Prólogo de la primera edición de la 'Gramática de la Legua castellana'. / BNE
Con razón, el humanista sevillano confesó una vez que había decidido abrir una "tienda de la lengua latina” como actividad paralela a su carrera universitaria, donde hizo fortuna gracias al apoyo de la Iglesia, que a través del obispado de Córdoba le pagó una beca en Bolonia. A su vuelta lo contrató el arzobispo de Sevilla, Alonso de Fonseca, para que diera clases de latín en una capilla del Patio de los Naranjos de la Catedral. En 1473 consiguió dar el gran salto a Salamanca, como profesor de Retórica y Elocuencia, y se casó con Isabel Solís de Maldonado. El casamiento buscaba evitar el oprobio social más que el amor verdadero. “Quiso la fatalidad que la incontinencia me precipitase en el matrimonio”, escribió. No es necesario entrar en detalles. La elipsis ya lo dice todo. Hasta el siglo XVIII su Gramática no fue objeto de elogio académico a pesar de su trascendencia histórica y su claridad conceptual: la división general de la disciplina fijada por Nebrija –ortografía, prosodia, etimología y sintaxis– y sus correspondientes taxonomías perduran hasta nuestros días.
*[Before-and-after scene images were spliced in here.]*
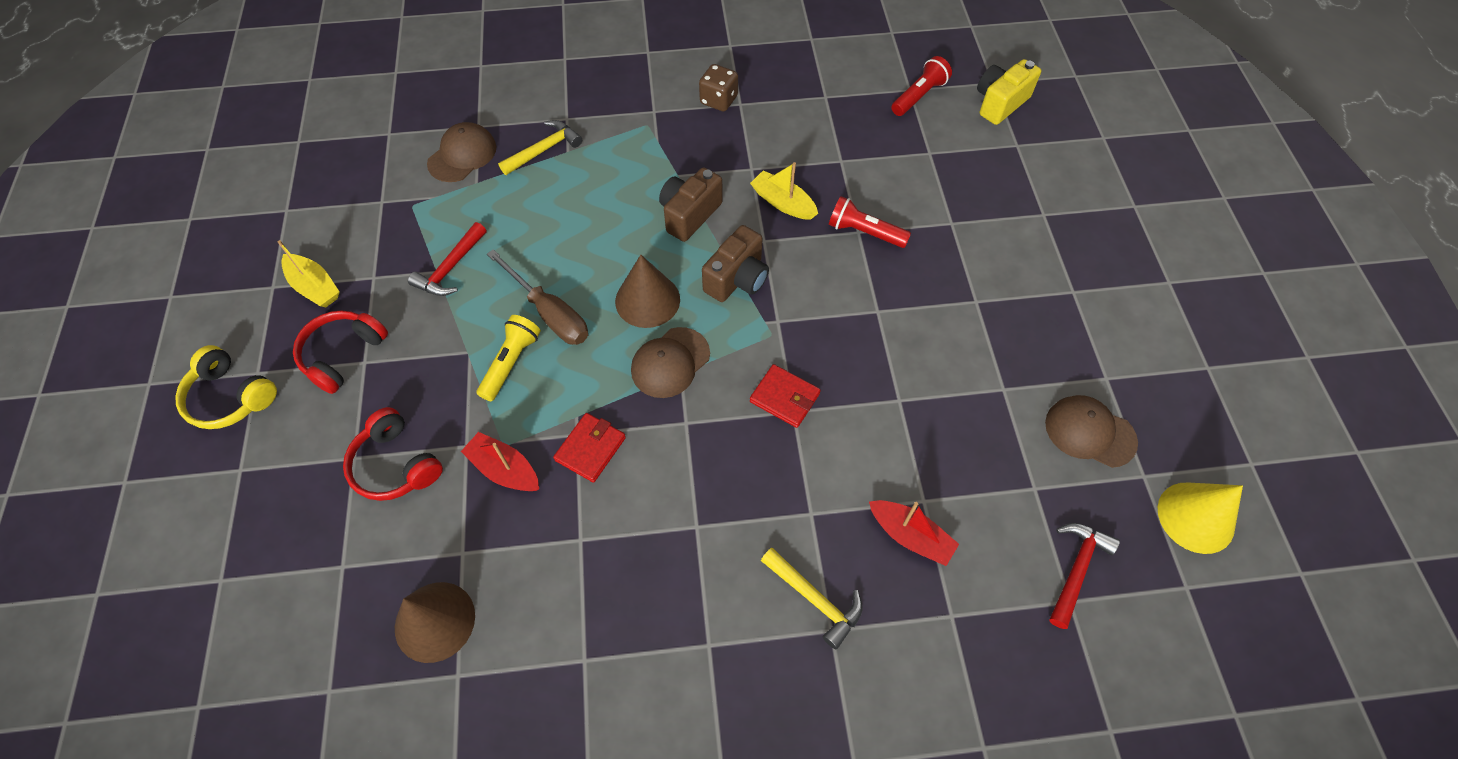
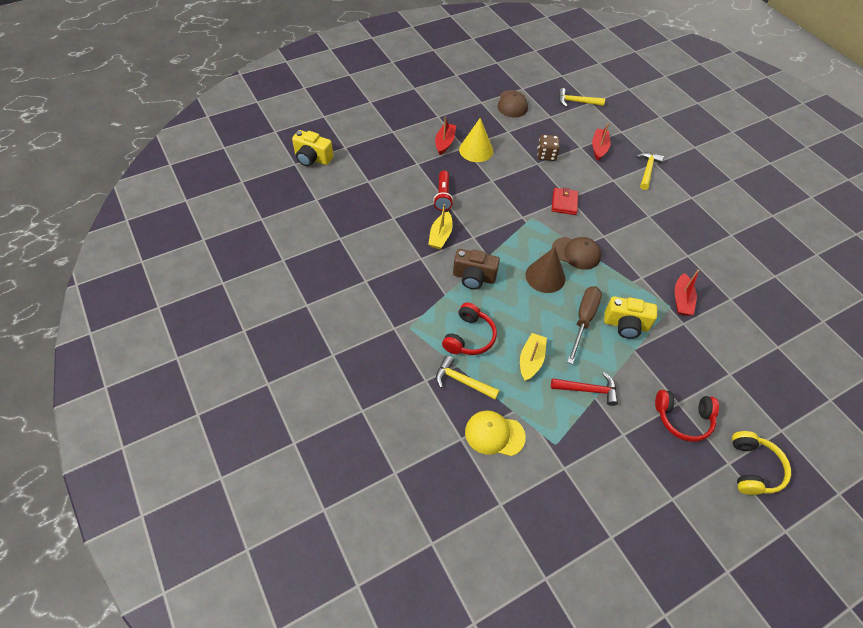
camera: 115 degrees left, 5 degrees down
yellow boat [278,240,340,307] -> yellow boat moved to [520,333,547,381]
red headphones [343,407,443,501] -> red headphones moved to [442,302,497,355]
brown cone [395,582,475,663] -> none
brown cap [427,122,497,182] -> yellow cap [465,411,526,456]
yellow flashlight [477,315,541,401] -> yellow camera [604,296,657,339]
red wallet [553,413,626,483] -> none
brown dice [699,64,738,111] -> brown dice moved to [537,135,560,161]
brown camera [702,225,769,302] -> none
red flashlight [891,56,952,116] -> none
red hammer [1049,523,1120,629] -> yellow hammer [559,88,605,107]
yellow cone [1158,483,1243,554] -> yellow cone moved to [459,118,493,162]
none -> red boat [435,117,456,155]

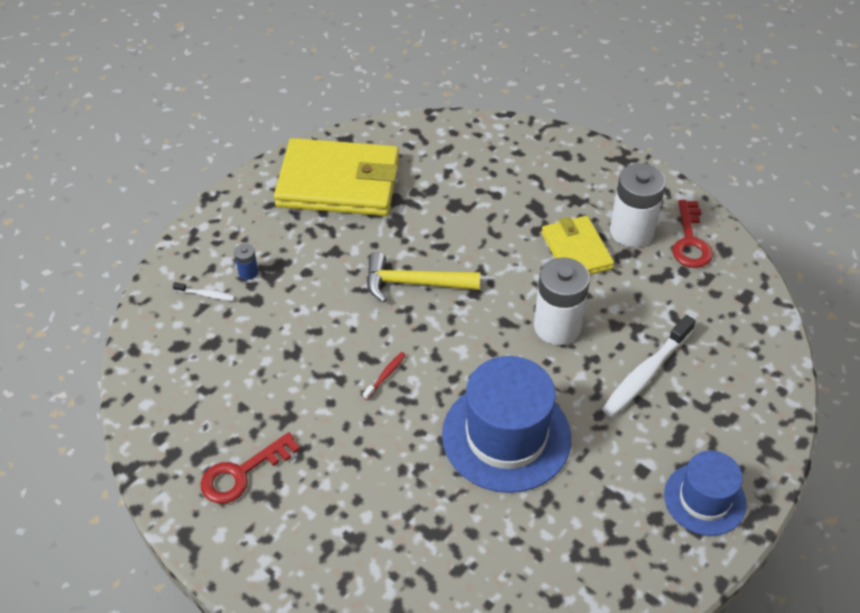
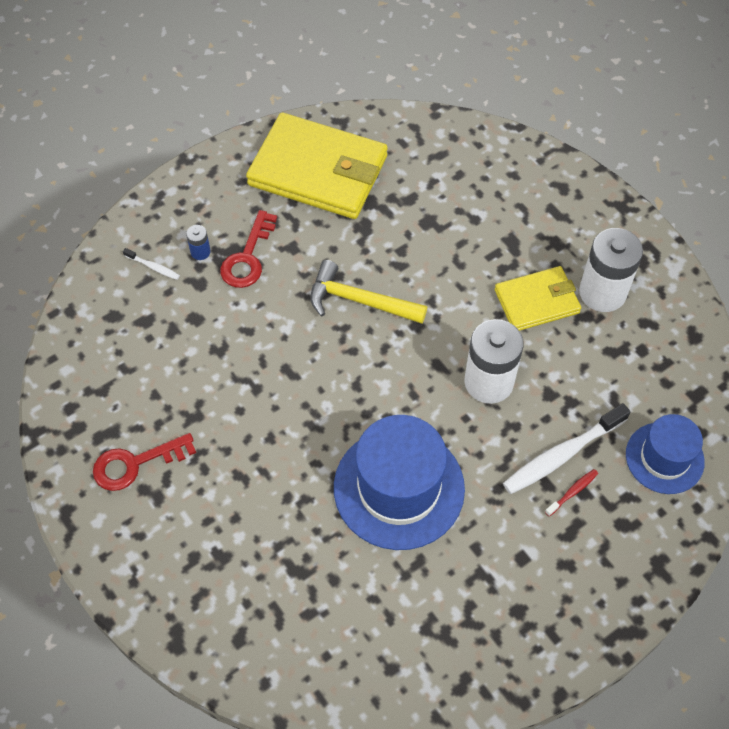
camera: 15 degrees right, 10 degrees up
red toothbrush [363,352,406,400] -> red toothbrush moved to [545,469,598,516]
yellow wallet [542,216,614,275] -> yellow wallet turned 75 degrees clockwise [495,266,581,331]
blue hat [664,451,747,536] -> blue hat moved to [626,414,705,494]
red key [672,200,713,268] -> red key moved to [220,210,277,288]

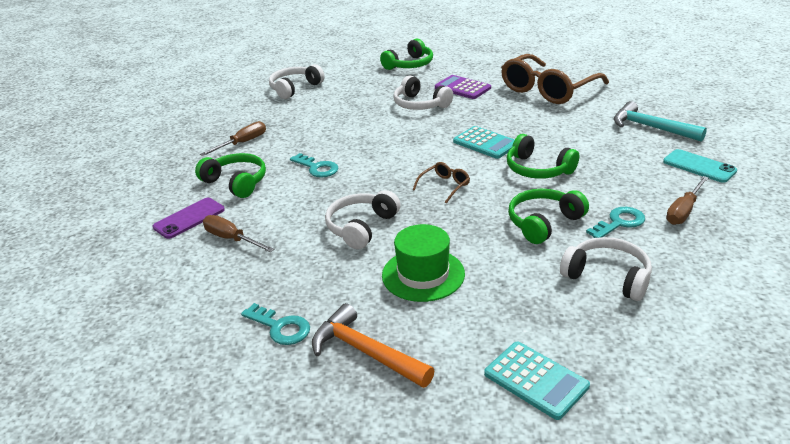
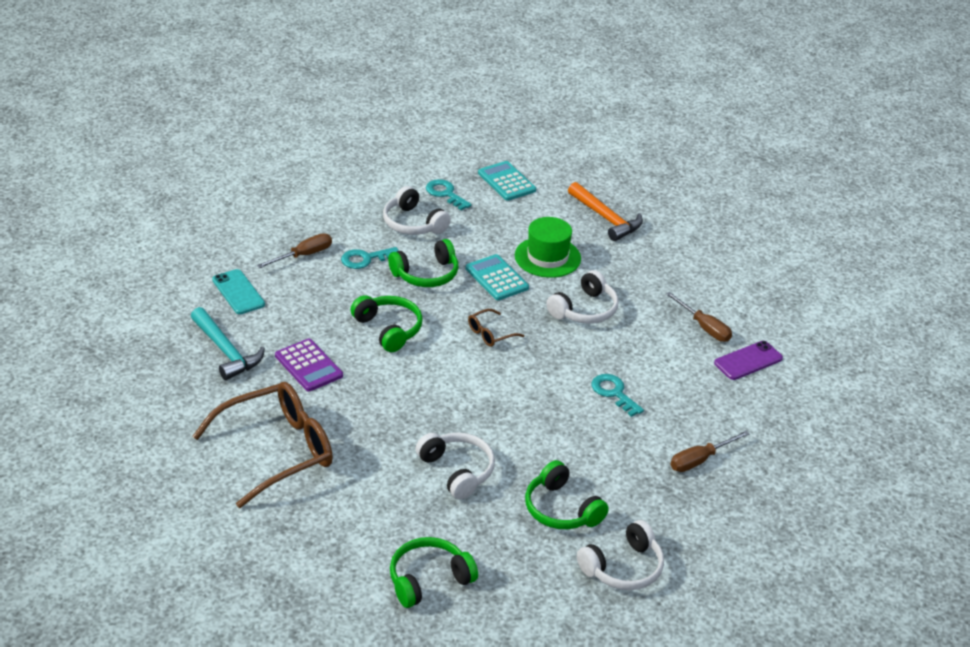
camera: 170 degrees left, 5 degrees up
green headphones [195,153,266,198] -> green headphones moved to [525,460,609,529]
turquoise key [241,303,310,345] -> turquoise key moved to [426,179,472,210]
purple calculator [435,75,491,99] -> purple calculator moved to [275,339,343,391]
turquoise calculator [453,126,515,159] -> turquoise calculator moved to [466,254,529,300]

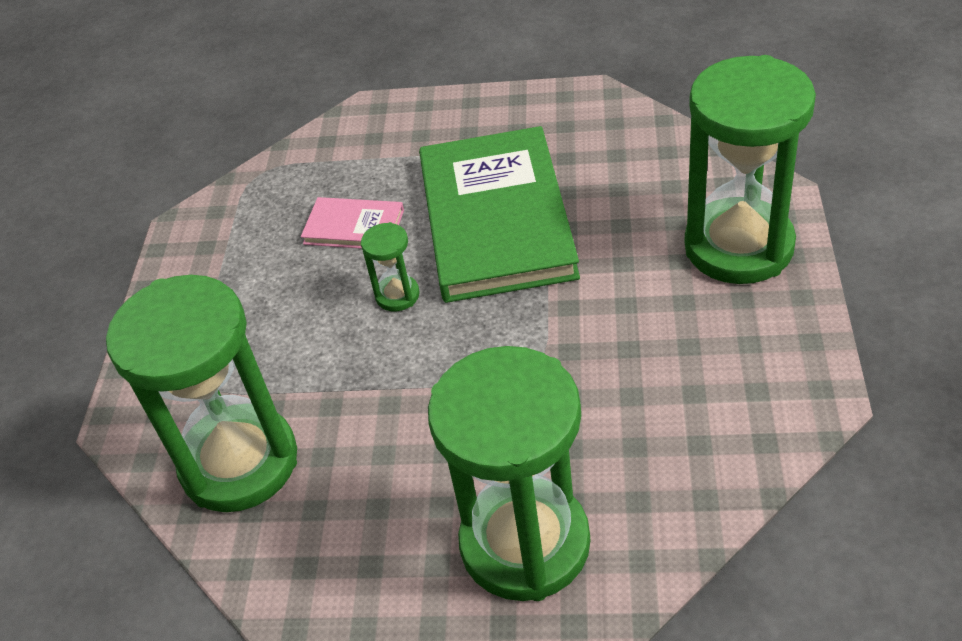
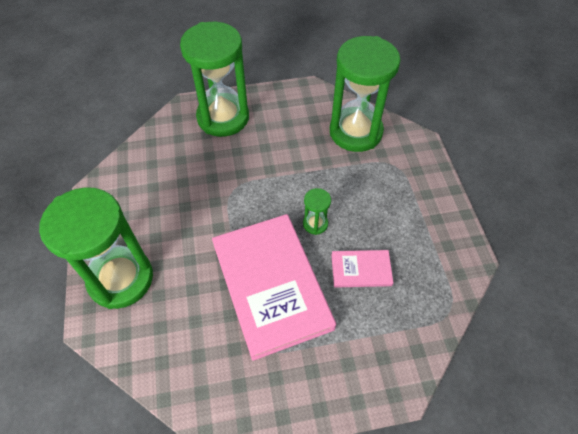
camera: 160 degrees right, 10 degrees up
green book [419,126,580,303] -> pink book [212,214,336,361]

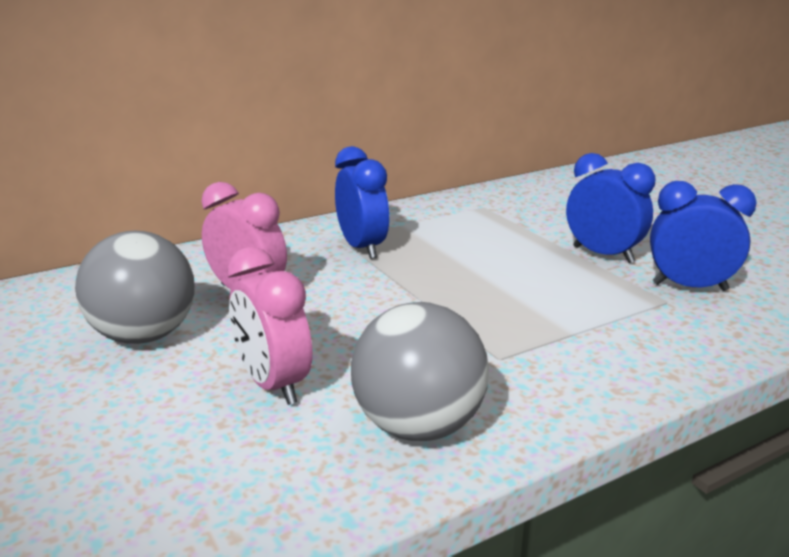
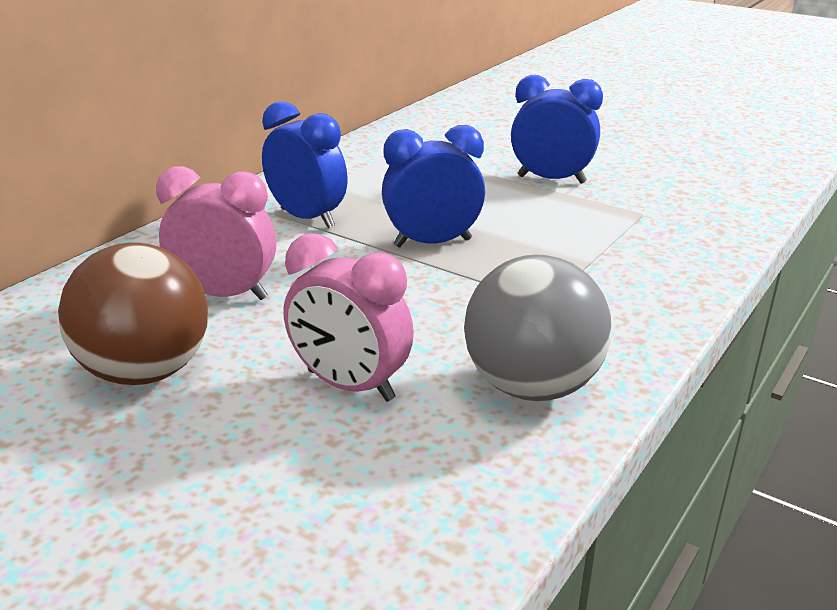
camera: 25 degrees left, 5 degrees up
grey ball [75,231,195,344] -> brown ball [58,243,208,385]
blue clock [650,181,757,291] -> blue clock moved to [382,125,485,248]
La lengua –sostenía este gramático prodigioso– podía ser un instrumento para impulsar la modernización de Castilla. Su acierto fue aplicar el estricto patrón del latín culto a una lengua que entonces no se tenía por tal, aunque hoy cuente con más de 570 millones de hablantes. Si Nebrija no inventó el castellano, al menos podemos decir que lo sacó adelante pese a ser un hijo avillanado y mayormente oral. El idioma de la calle. Toda una gesta perpetrada en tierras de Extremadura –el tratado fue redactado durante un retiro en Zalamea de la Serena– y sin la cual la Castilla de su tiempo no se hubiera convertido en la deslumbrante España del Siglo de Oro, preludio de una modernidad (efímera) cuya magnífica literatura todavía habla de todos nosotros como si nos conociera. Su Gramática pretendía “desarraigar la barbarie de los hombres de nuestra nación”. ¿Cabe objetivo más noble para un intelectual? Nadie le ayudó en la tarea, pero el tiempo terminó dándole la razón. Nebrija fue un tipo lo suficientemente listo como para practicar la filología en tres idiomas distintos dos décadas antes que Erasmo de Rotterdam y lo bastante humano para burlarse de la erudición escolástica, tan querida por nuestras élites intelectuales. Practicó la excelencia de los sabios y la agudeza del Mediodía, tierras solares castigadas por el sol de la ignorancia.